┏━━

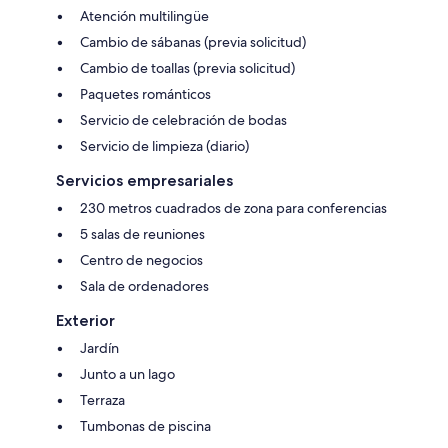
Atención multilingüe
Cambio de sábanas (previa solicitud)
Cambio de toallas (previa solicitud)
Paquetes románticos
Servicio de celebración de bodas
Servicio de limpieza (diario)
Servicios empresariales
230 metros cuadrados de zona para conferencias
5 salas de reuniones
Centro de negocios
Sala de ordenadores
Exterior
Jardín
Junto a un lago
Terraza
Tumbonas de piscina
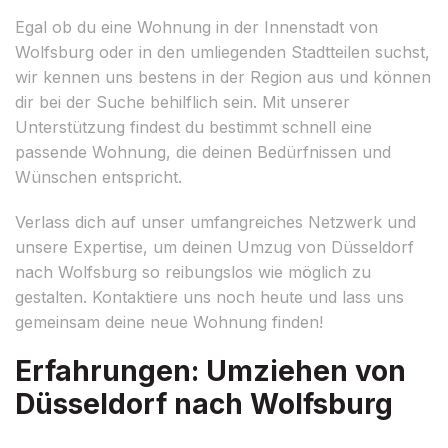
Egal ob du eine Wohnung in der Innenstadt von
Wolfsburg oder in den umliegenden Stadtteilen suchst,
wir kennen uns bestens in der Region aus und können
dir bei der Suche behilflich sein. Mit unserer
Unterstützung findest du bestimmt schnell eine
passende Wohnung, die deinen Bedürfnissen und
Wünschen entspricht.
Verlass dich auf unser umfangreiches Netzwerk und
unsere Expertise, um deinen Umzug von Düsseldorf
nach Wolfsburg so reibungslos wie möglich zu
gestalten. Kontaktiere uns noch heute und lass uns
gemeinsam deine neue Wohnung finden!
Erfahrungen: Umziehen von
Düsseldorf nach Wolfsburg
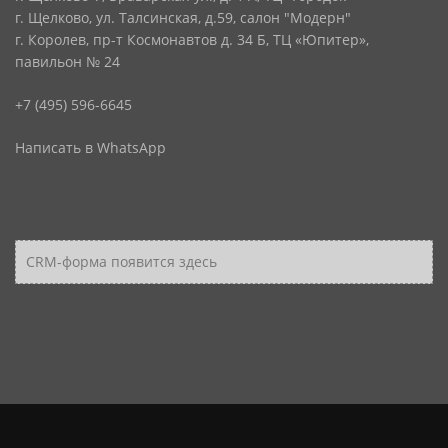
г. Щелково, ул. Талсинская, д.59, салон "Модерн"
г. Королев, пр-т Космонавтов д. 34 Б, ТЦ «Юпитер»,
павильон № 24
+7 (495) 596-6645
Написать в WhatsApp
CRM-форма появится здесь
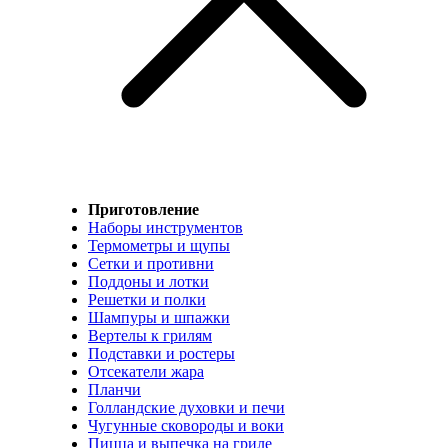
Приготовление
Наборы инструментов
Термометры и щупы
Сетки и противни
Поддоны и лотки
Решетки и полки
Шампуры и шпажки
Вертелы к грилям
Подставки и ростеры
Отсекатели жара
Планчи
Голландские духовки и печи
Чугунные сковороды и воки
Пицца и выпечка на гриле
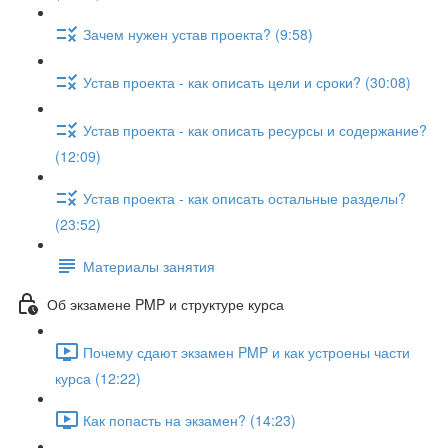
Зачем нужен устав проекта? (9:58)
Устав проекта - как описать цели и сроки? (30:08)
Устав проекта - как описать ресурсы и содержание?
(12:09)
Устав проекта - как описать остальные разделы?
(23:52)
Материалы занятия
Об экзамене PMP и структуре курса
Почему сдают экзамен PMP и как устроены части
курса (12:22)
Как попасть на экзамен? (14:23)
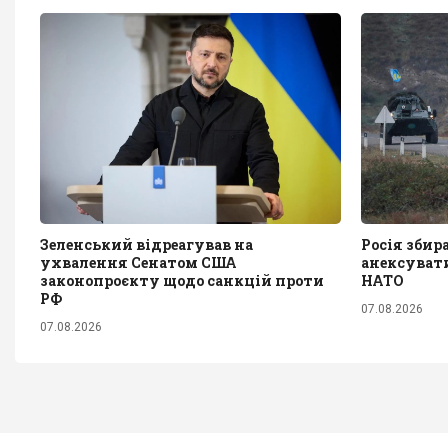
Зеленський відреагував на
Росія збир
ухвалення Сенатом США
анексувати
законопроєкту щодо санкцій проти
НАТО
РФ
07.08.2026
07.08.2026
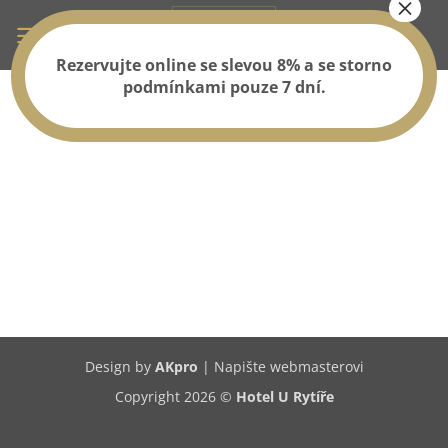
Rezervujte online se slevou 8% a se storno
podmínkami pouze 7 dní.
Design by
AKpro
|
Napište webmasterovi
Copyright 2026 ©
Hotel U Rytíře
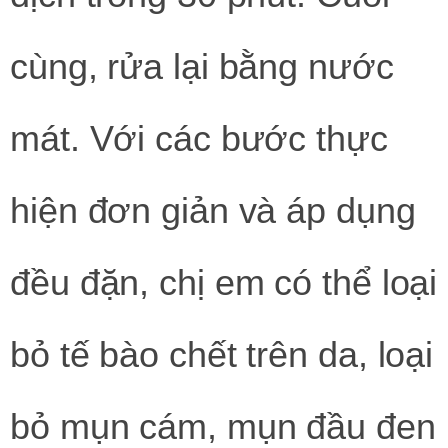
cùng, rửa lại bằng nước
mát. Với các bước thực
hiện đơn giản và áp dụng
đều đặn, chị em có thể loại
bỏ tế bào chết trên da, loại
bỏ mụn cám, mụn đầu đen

┗━━
┏━━

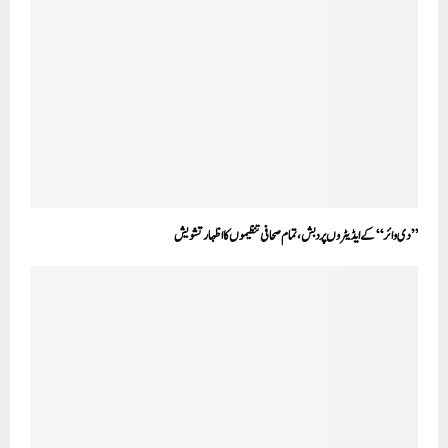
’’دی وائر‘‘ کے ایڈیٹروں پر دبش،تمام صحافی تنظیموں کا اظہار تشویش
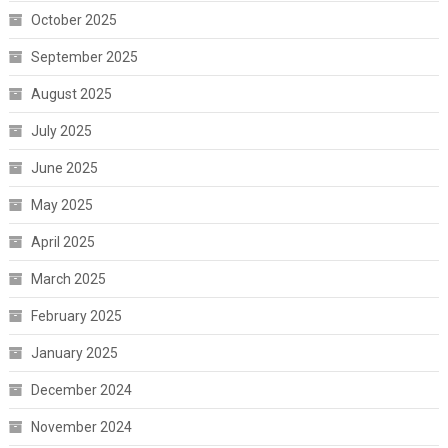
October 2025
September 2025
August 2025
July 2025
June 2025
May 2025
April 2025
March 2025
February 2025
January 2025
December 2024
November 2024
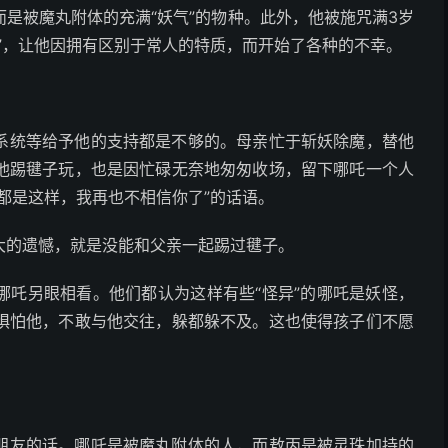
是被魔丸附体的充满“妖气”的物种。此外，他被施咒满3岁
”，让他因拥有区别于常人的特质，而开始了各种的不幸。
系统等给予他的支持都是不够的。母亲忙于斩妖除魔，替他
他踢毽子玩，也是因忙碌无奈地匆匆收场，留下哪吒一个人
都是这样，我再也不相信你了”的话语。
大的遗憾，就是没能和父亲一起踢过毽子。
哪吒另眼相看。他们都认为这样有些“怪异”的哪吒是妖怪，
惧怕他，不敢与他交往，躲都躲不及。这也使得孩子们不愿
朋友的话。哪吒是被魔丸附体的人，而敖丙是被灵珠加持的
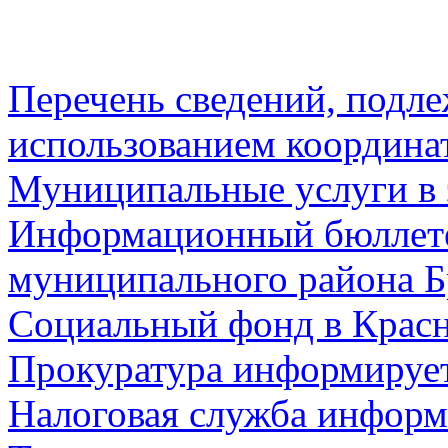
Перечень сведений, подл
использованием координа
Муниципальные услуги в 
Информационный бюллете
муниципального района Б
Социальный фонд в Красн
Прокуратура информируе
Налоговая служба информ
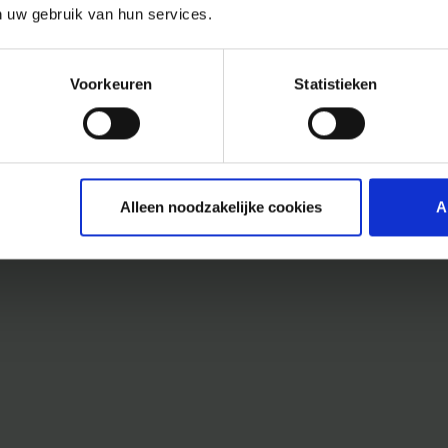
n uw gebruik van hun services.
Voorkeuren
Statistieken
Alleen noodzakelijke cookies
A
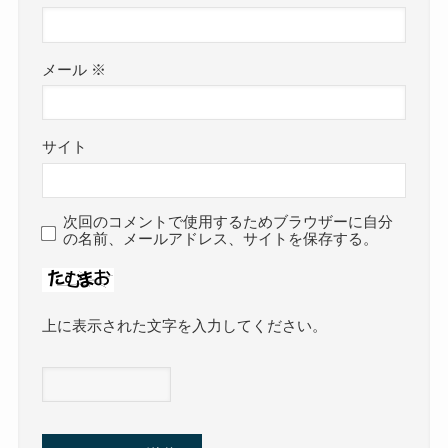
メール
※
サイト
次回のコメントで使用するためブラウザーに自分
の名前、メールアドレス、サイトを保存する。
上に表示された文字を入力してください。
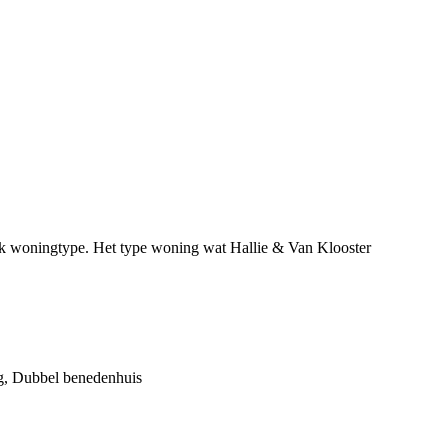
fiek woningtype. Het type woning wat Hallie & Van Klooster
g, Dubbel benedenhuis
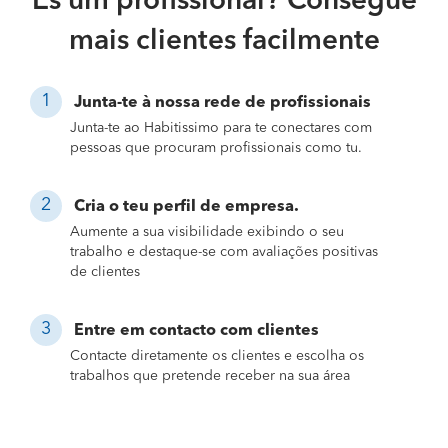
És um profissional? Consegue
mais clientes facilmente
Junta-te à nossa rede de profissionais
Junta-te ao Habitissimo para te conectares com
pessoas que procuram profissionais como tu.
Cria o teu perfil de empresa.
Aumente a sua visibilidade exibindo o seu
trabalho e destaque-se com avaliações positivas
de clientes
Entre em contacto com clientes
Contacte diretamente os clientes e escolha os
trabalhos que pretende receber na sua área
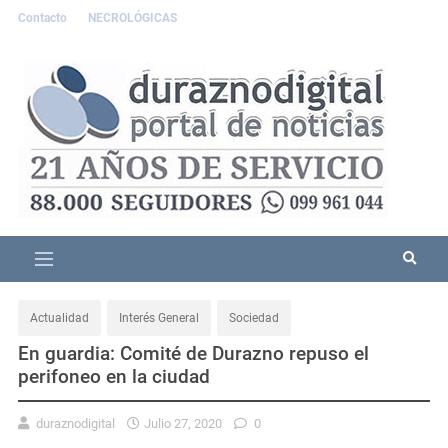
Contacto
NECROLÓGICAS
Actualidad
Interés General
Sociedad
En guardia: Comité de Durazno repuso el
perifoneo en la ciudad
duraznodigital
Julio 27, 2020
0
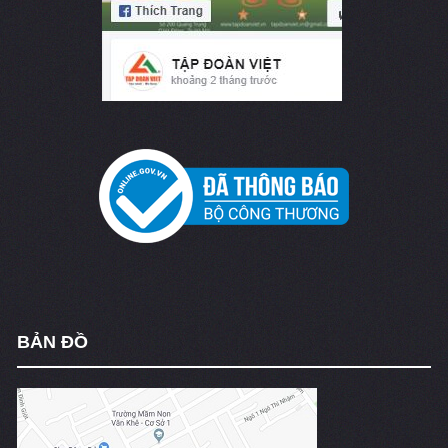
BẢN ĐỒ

┗━━

Find the line with "Atención multilingüe" in the data above, and from there retype each line exactly through the line with "Egal ob du eine Wohnung in der Innenstadt von", skipping the pictures along the way.

Atención multilingüe
Cambio de sábanas (previa solicitud)
Cambio de toallas (previa solicitud)
Paquetes románticos
Servicio de celebración de bodas
Servicio de limpieza (diario)
Servicios empresariales
230 metros cuadrados de zona para conferencias
5 salas de reuniones
Centro de negocios
Sala de ordenadores
Exterior
Jardín
Junto a un lago
Terraza
Tumbonas de piscina
Egal ob du eine Wohnung in der Innenstadt von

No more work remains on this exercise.